Any small employer that would qualify for this tax credit — or that would qualify by making only minor adjustments to the premium amounts it currently pays on behalf of its employees — should investigate the credit’s availability. Claiming the credit may significantly ease the cost of maintaining the employee health plan. Moreover, although an employer may not deduct any premium payments that give rise to the credit, any additional employer premiums will still be deductible.
HIGH-RISK POOLS FOR LONG-TERM UNINSURED
One of the programs included in the Affordable Care Act was proposed by congressional Republicans. It is designed to encourage states to establish temporary pools to provide health coverage to individuals who are otherwise unable to obtain such coverage due to a preexisting condition. To qualify for coverage through one of these “high-risk pools,” an individual must be lawfully in the United States, have a preexisting condition (as determined under guidance to be issued by HHS), and not have been covered under creditable coverage (as defined for HIPAA purposes) during the six months prior to applying.

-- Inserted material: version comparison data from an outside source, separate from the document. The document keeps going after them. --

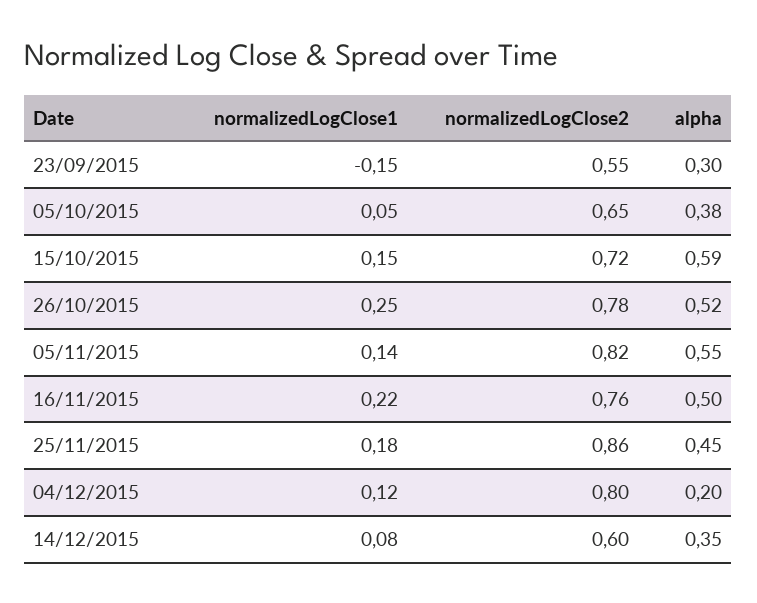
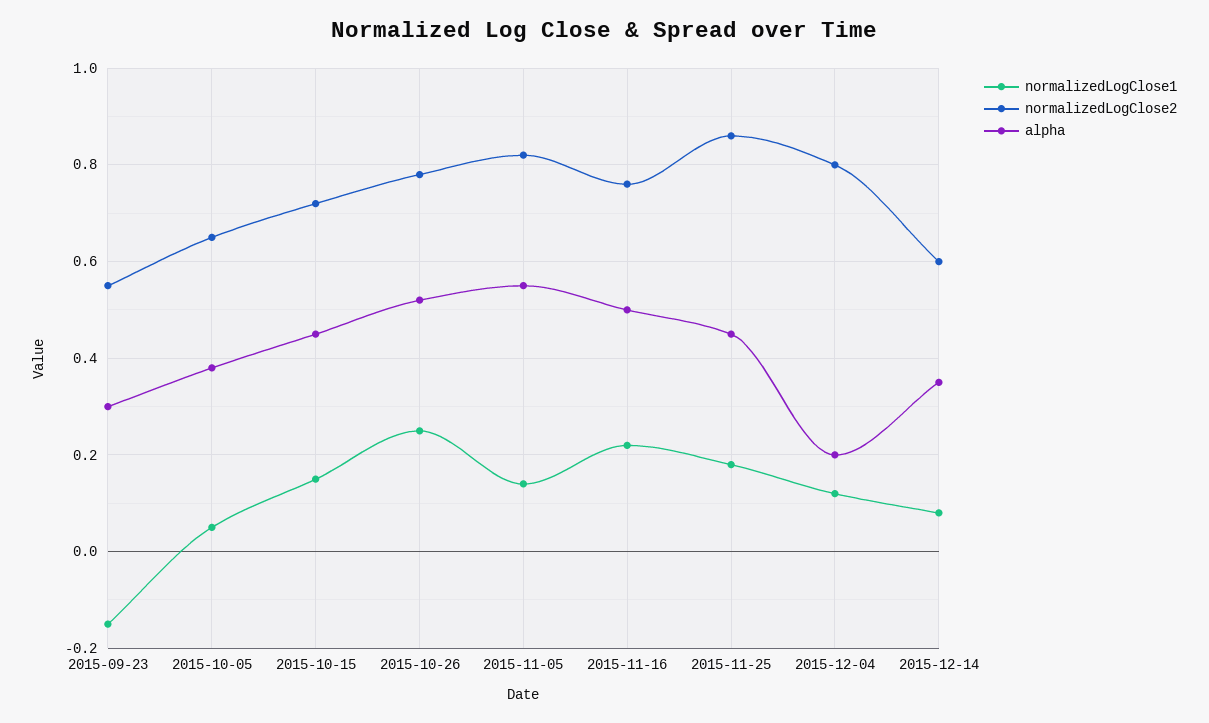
  {
    "normalizedLogClose1": {
      "23/09/2015": -0.15,
      "05/10/2015": 0.05,
      "15/10/2015": 0.15,
      "26/10/2015": 0.25,
      "05/11/2015": 0.14,
      "16/11/2015": 0.22,
      "25/11/2015": 0.18,
      "04/12/2015": 0.12,
      "14/12/2015": 0.08
    },
    "normalizedLogClose2": {
      "23/09/2015": 0.55,
      "05/10/2015": 0.65,
      "15/10/2015": 0.72,
      "26/10/2015": 0.78,
      "05/11/2015": 0.82,
      "16/11/2015": 0.76,
      "25/11/2015": 0.86,
      "04/12/2015": 0.8,
      "14/12/2015": 0.6
    },
    "alpha": {
      "23/09/2015": 0.3,
      "05/10/2015": 0.38,
-     "15/10/2015": 0.59,
+     "15/10/2015": 0.45,
      "26/10/2015": 0.52,
      "05/11/2015": 0.55,
      "16/11/2015": 0.5,
      "25/11/2015": 0.45,
      "04/12/2015": 0.2,
      "14/12/2015": 0.35
    }
  }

This program is to be available starting on July 1, 2010. It will end on January 1, 2014, when coverage with no preexisting condition exclusions should be available through the exchanges. The Act appropriated $5 billion to support these high-risk pools, which are to be funded entirely by the federal government.
Each state may either establish its own high-risk pool or allow HHS to establish and maintain such a pool for its residents. As of May 3, thirty states had announced that they would maintain their own pools and 17 had elected to allow HHS to do so. The remaining four states were still considering their options.
Although employers will have no direct involvement with these high-risk pools, they should be aware of a provision in the Act that requires an insurer or self-funded plan to reimburse a pool if the insurer or plan sponsor is found to have encouraged an individual to disenroll from existing coverage in order to obtain coverage through a pool.